On pense à sa joie, et à la joie qui aurait été celle de sa compagne, disparue en 2009, en apprenant qu’un de leurs plus anciens projets va voir le jour. En 1962, Christo et Jeanne-Claude vivent à Paris. Ils s’y sont connus quatre ans plus tôt, au moment où celui qui se faisait encore appeler Vladimiroff Javacheff, son « vrai » nom, venait d’arriver de sa Bulgarie natale pour faire profiter son art des libertés de l’Ouest. Elle, née au Maroc, est fille de général. Ils viennent de réaliser la deuxième de ces œuvres éphémères qui – « installations » grandioses, « interventions » dans l’espace public, que celui-ci soit urbain, champêtre et même lacustre – feront de ce couple d’artistes l’un des plus célèbres de la seconde moitié du XXe siècle. Réagissant à l’érection brutale du Mur de Berlin (la parodiant ?), ils choisirent de barrer l’étroite rue Visconti – celle de la maison de Racine et de l’imprimerie de Balzac – d’un empilement multicolore de barils de pétrole (des objets que Christo considère comme étant en soi, sur le plan esthétique, tout à fait réussis). Ainsi hissaient-ils à Saint-Germain-des-Prés la première de ces parois déroutantes : façades ou falaises plissées au travers desquelles il n’est pas exclu de passer, rideaux et chemins de contes de fées, empaquetages plus ou moins titanesques…, dont notre monde peut toujours profiter de temps à autre, ici ou là, comme du spectacle des éclipses. Dès 1962, donc, trotte dans les têtes et sur les tables de travail de Christo et Jeanne-Claude le projet que nous apprécierons cet automne, du 19 septembre au 4 octobre 2020, qui aura nécessité vingt-cinq mille mètres carrés de tissu recyclable, couleur « argent bleuté », et sept mille mètres de corde rouge : L’Arc de Triomphe Wrapped.

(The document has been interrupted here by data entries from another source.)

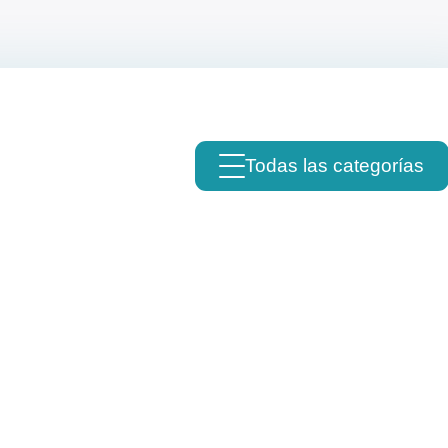
Todas las categorías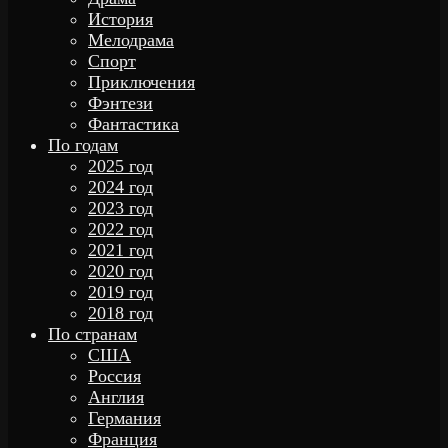
История
Мелодрама
Спорт
Приключения
Фэнтези
Фантастика
По годам
2025 год
2024 год
2023 год
2022 год
2021 год
2020 год
2019 год
2018 год
По странам
США
Россия
Англия
Германия
Франция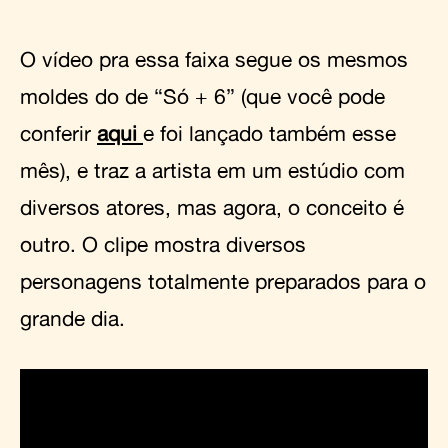
O vídeo pra essa faixa segue os mesmos
moldes do de “Só + 6” (que você pode
conferir
aqui
e foi lançado também esse
mês), e traz a artista em um estúdio com
diversos atores, mas agora, o conceito é
outro. O clipe mostra diversos
personagens totalmente preparados para o
grande dia.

Pour patienter, on visitera l’exposition que le Centre Pompidou consacre en ce moment à nos artistes, en particulier aux liens qu’ils entretiennent avec la capitale française qu’ils quittèrent en 1964
pour s’installer à New-York. Cette « période française » de Christo et Jeanne-Claude est évoquée dans la première partie du parcours, où l’on redécouvre notamment qu’avant de draper audacieusement des monuments nationaux ou internationaux, ils ficelèrent artistement – désireux comme nombre de leurs contemporains de réfléchir, avec leurs main, à la notion de surface – des objets maniables. À l’origine de leurs vertigineuses draperies, il y a donc d’intrigants ballots, et il reste un peu (beaucoup) de ceux-ci dans celles-là. D’où cette impression, l’un des effets les plus heureux de leurs emballages monumentaux : « Aurions-nous tous diablement rapetissé devant le grand objet que voilà – est-ce un jouet, un souvenir, un bibelot ? –, protégé, prêt à être rangé dans un carton ou une malle ? » Mais ce n’est pas seulement avec les dimensions réelles ou rêvées – qu’on songe encore à leur Surrounded Islands qu’on prendrait volontiers pour des bonbons posés sur des papillotes défaites – que joue l’art de Christo et Jeanne-Claude, c’est aussi avec le temps, ce que suggère bien la seconde partie de l’exposition du Centre Pompidou, consacrée à la grande œuvre parisienne de 1985 : The Pont-Neuf Wrapped. Devant ces pièces d’archives, ces dessins, ces collages, ces maquettes ou ces photographies retraçant l’histoire de cet enveloppement célèbre qui enrichit significativement l’imagerie du plus vieux pont de Paris, on en vient à s’interroger (en enviant au passage ceux qui purent fouler ces trottoirs qui, comme les arches, les gardecorps et même les lampadaires, avaient été couverts de toile dorée) : ce recouvrement n’aurait-il pas pu masquer des travaux, mais – voici qu’un nouveau doute s’installe – des travaux de construction aussi bien que des travaux de transformation ou de démolition ? Que choisir ? On pense alors à certaines toiles d’Hubert Robert montrant une destruction qui ressemble à une édification ou une édification qui ressemble à une destruction… Continuons d’y réfléchir, d’ici là.